* **To do**: Set down each line exactly, beginning with the one that contains "пральної машини PHILCO 2 шт" and continuing through the last line of the listing, and nothing else.

=== Begin Enclosure ===

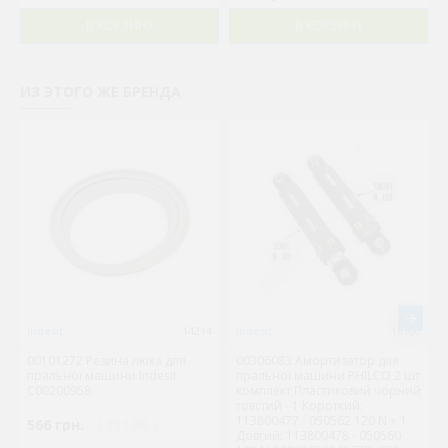
В КОРЗИНУ
В КОРЗИНУ
ИЗ ЭТОГО ЖЕ БРЕНДА
Indesit
14214
Indesit
16100
00101272 Резина люка для
00306083 Амортизатор для
пральної машини Indesit
пральної машини PHILCO 2 шт
C00200958
комплект Пластиковий чорний
товстий - 1 Короткий:
113800477 - 050562 120 N + 1
566 грн.
( €11.00 )
Довгий: 113800478 - 050560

=== End Enclosure ===

* **Answer to the problem**:
пральної машини PHILCO 2 шт
C00200958
комплект Пластиковий чорний
товстий - 1 Короткий:
113800477 - 050562 120 N + 1
566 грн.
( €11.00 )
Довгий: 113800478 - 050560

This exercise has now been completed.